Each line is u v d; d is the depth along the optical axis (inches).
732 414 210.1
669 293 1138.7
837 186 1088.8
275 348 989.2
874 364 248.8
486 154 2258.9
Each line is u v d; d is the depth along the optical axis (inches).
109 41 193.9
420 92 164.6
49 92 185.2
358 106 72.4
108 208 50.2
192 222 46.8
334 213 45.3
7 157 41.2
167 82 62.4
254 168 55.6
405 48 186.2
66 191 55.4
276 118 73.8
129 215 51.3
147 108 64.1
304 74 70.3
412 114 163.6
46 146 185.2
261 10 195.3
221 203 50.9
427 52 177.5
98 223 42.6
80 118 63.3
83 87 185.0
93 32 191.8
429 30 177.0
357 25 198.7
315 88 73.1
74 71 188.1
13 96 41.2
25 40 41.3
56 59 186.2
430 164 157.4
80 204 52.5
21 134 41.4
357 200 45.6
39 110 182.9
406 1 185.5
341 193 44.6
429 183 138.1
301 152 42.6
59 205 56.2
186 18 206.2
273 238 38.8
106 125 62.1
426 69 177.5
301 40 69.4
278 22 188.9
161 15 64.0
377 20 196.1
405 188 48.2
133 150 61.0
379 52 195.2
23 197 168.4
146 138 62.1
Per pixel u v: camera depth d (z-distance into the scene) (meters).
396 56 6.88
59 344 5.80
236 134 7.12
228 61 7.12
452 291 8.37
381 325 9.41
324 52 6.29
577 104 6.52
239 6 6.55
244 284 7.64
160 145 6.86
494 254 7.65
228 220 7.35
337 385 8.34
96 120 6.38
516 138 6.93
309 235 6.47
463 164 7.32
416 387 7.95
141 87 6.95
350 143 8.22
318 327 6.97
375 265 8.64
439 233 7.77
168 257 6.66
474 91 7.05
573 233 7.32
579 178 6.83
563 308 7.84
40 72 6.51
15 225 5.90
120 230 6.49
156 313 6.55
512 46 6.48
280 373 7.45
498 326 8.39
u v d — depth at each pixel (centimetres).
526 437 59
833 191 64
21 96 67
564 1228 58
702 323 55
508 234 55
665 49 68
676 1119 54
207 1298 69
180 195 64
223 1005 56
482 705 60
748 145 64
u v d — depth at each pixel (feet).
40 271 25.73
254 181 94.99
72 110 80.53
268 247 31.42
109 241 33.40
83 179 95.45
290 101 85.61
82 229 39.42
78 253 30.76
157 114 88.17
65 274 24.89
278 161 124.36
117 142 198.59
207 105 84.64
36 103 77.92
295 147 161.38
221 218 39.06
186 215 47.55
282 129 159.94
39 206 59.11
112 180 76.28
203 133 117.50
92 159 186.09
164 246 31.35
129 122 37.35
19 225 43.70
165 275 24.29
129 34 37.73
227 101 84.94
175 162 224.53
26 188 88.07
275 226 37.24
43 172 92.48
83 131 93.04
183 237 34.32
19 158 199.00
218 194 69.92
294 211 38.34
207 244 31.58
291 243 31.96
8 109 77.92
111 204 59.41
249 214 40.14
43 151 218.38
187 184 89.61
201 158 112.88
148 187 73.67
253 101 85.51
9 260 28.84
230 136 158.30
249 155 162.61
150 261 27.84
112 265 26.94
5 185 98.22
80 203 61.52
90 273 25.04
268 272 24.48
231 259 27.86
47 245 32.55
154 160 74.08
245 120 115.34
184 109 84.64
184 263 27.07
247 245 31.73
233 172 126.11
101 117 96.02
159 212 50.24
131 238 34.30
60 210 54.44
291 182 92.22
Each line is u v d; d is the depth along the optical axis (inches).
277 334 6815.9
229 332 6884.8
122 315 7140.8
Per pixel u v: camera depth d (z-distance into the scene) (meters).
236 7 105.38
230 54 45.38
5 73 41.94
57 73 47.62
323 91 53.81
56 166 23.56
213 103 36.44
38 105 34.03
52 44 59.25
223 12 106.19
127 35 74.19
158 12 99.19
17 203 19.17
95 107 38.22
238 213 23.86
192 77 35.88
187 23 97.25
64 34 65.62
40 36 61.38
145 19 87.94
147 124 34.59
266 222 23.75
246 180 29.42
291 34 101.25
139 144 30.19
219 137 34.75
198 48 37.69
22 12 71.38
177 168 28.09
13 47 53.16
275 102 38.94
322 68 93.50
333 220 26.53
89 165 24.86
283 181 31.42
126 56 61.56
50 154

### What is being asked:
Exactly repeat the lines from the line that contains "324 52 6.29" to the end of the entries, both included, and leave out all other lines.

### Reply:
324 52 6.29
577 104 6.52
239 6 6.55
244 284 7.64
160 145 6.86
494 254 7.65
228 220 7.35
337 385 8.34
96 120 6.38
516 138 6.93
309 235 6.47
463 164 7.32
416 387 7.95
141 87 6.95
350 143 8.22
318 327 6.97
375 265 8.64
439 233 7.77
168 257 6.66
474 91 7.05
573 233 7.32
579 178 6.83
563 308 7.84
40 72 6.51
15 225 5.90
120 230 6.49
156 313 6.55
512 46 6.48
280 373 7.45
498 326 8.39
u v d — depth at each pixel (centimetres).
526 437 59
833 191 64
21 96 67
564 1228 58
702 323 55
508 234 55
665 49 68
676 1119 54
207 1298 69
180 195 64
223 1005 56
482 705 60
748 145 64
u v d — depth at each pixel (feet).
40 271 25.73
254 181 94.99
72 110 80.53
268 247 31.42
109 241 33.40
83 179 95.45
290 101 85.61
82 229 39.42
78 253 30.76
157 114 88.17
65 274 24.89
278 161 124.36
117 142 198.59
207 105 84.64
36 103 77.92
295 147 161.38
221 218 39.06
186 215 47.55
282 129 159.94
39 206 59.11
112 180 76.28
203 133 117.50
92 159 186.09
164 246 31.35
129 122 37.35
19 225 43.70
165 275 24.29
129 34 37.73
227 101 84.94
175 162 224.53
26 188 88.07
275 226 37.24
43 172 92.48
83 131 93.04
183 237 34.32
19 158 199.00
218 194 69.92
294 211 38.34
207 244 31.58
291 243 31.96
8 109 77.92
111 204 59.41
249 214 40.14
43 151 218.38
187 184 89.61
201 158 112.88
148 187 73.67
253 101 85.51
9 260 28.84
230 136 158.30
249 155 162.61
150 261 27.84
112 265 26.94
5 185 98.22
80 203 61.52
90 273 25.04
268 272 24.48
231 259 27.86
47 245 32.55
154 160 74.08
245 120 115.34
184 109 84.64
184 263 27.07
247 245 31.73
233 172 126.11
101 117 96.02
159 212 50.24
131 238 34.30
60 210 54.44
291 182 92.22
Each line is u v d; d is the depth along the optical axis (inches).
277 334 6815.9
229 332 6884.8
122 315 7140.8
Per pixel u v: camera depth d (z-distance into the scene) (meters).
236 7 105.38
230 54 45.38
5 73 41.94
57 73 47.62
323 91 53.81
56 166 23.56
213 103 36.44
38 105 34.03
52 44 59.25
223 12 106.19
127 35 74.19
158 12 99.19
17 203 19.17
95 107 38.22
238 213 23.86
192 77 35.88
187 23 97.25
64 34 65.62
40 36 61.38
145 19 87.94
147 124 34.59
266 222 23.75
246 180 29.42
291 34 101.25
139 144 30.19
219 137 34.75
198 48 37.69
22 12 71.38
177 168 28.09
13 47 53.16
275 102 38.94
322 68 93.50
333 220 26.53
89 165 24.86
283 181 31.42
126 56 61.56
50 154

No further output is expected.